REQUIREMENT — Locate every line in the entries below that contains the word "chart" and copy each such line in full. Case counts.

Top of RECORD SET

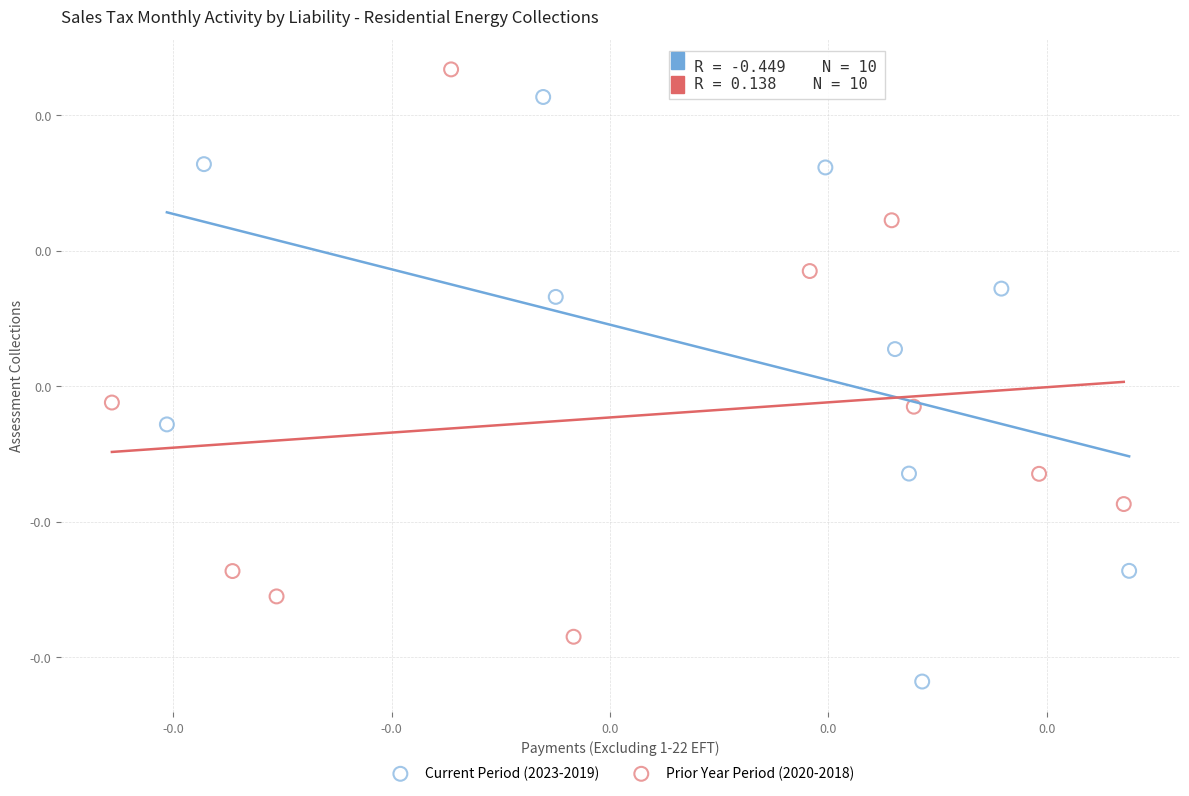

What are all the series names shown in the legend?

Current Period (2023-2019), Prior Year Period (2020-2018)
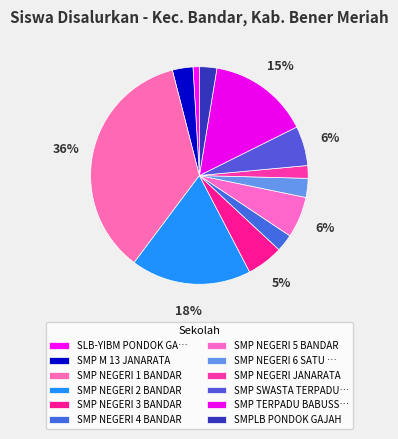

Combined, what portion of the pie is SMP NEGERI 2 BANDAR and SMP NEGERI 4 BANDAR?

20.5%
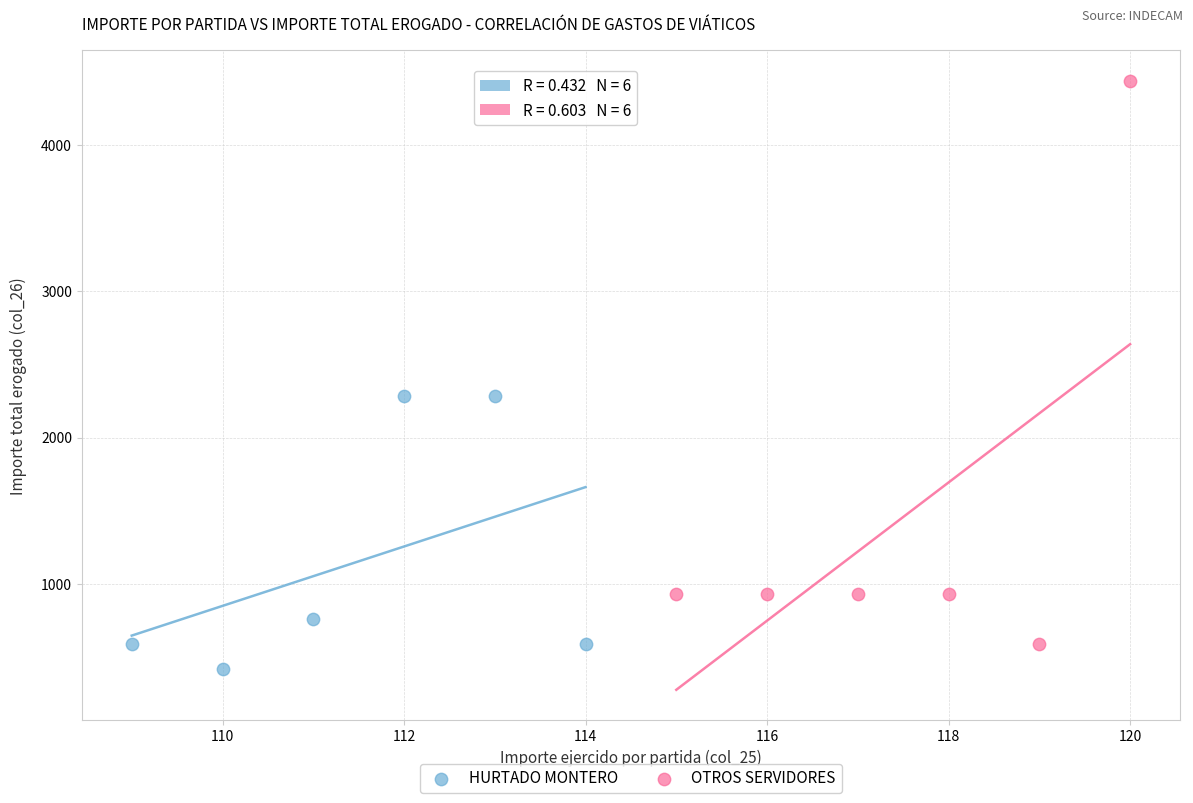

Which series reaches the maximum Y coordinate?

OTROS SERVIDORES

Bottom of RECORD SET
Top of RECORD SET

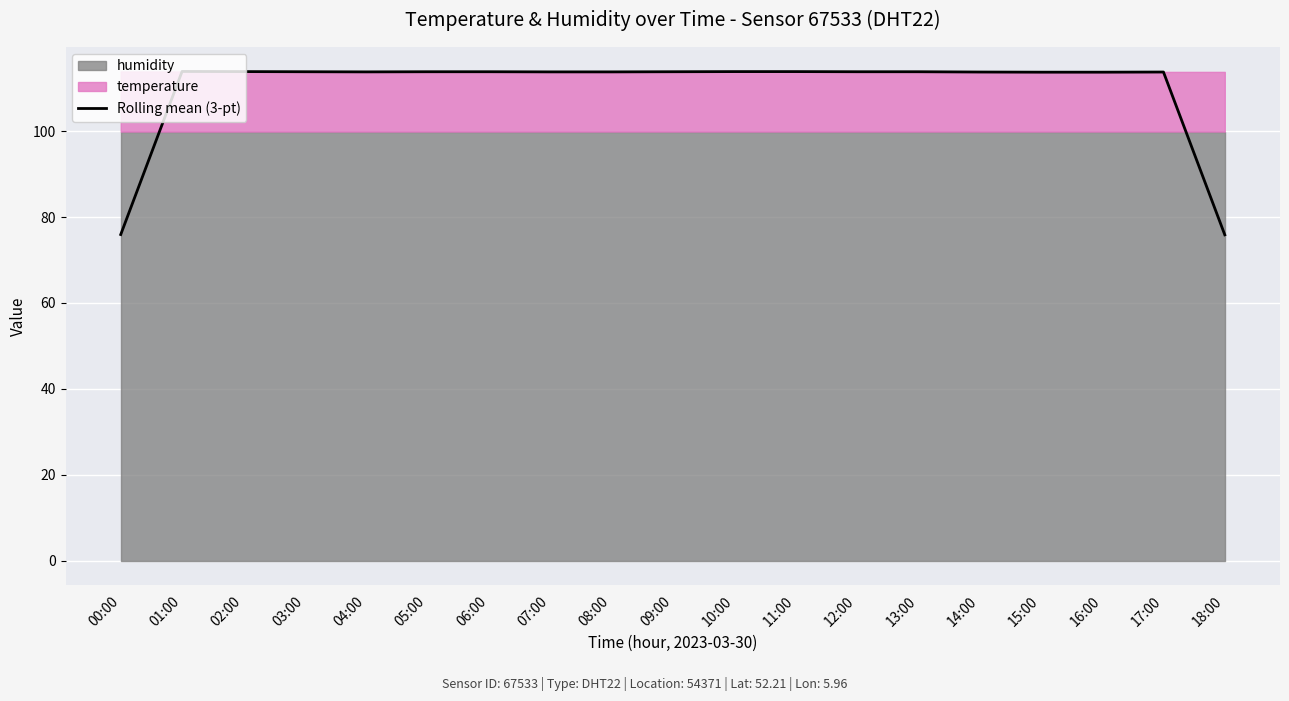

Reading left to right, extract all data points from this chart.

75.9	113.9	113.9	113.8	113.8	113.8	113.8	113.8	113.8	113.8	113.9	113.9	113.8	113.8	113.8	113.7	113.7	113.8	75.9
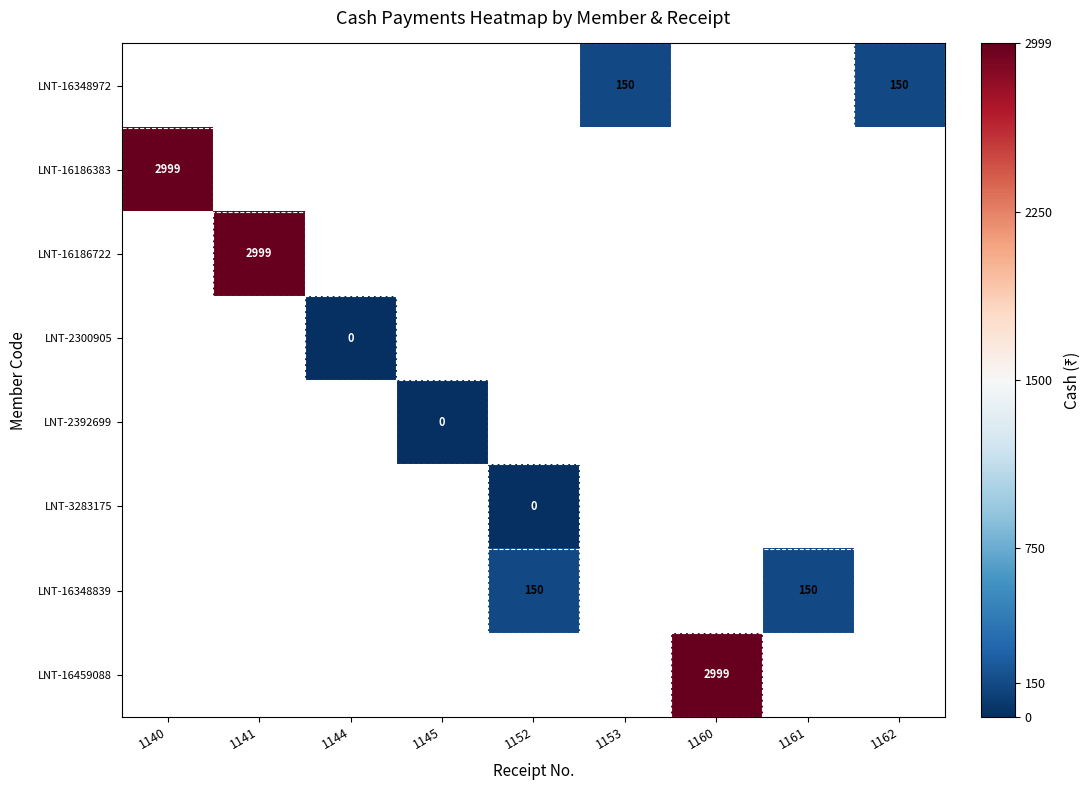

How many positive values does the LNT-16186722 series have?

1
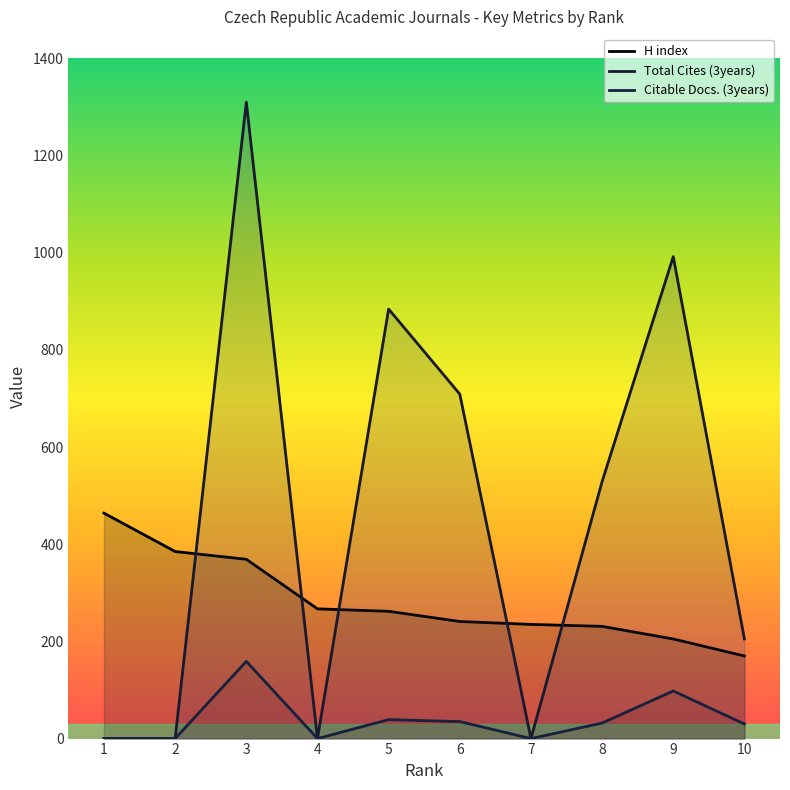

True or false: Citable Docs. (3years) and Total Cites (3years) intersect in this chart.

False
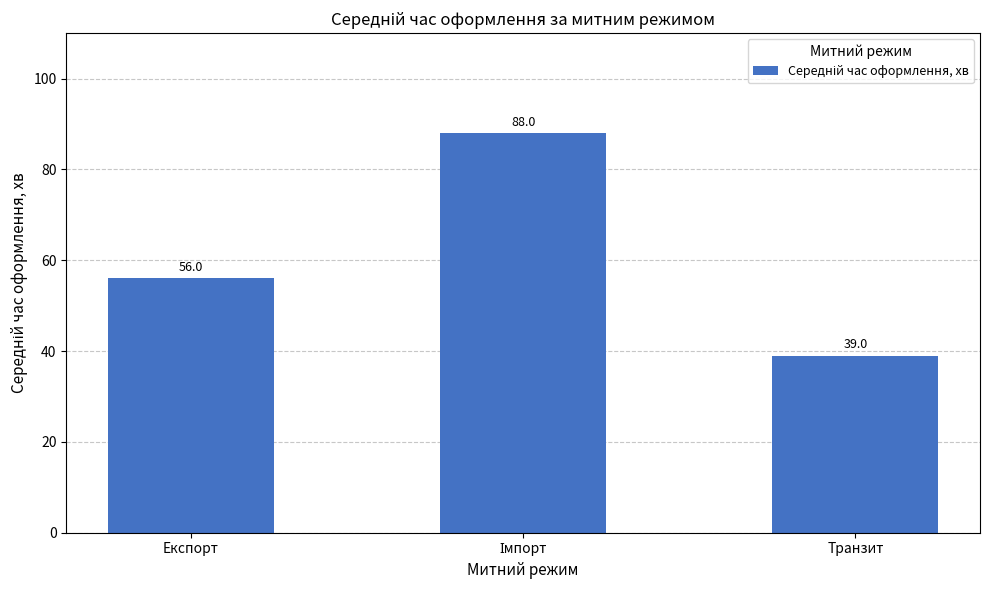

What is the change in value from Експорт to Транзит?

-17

Bottom of RECORD SET

TASK OUTPUT —
Reading left to right, extract all data points from this chart.
True or false: Citable Docs. (3years) and Total Cites (3years) intersect in this chart.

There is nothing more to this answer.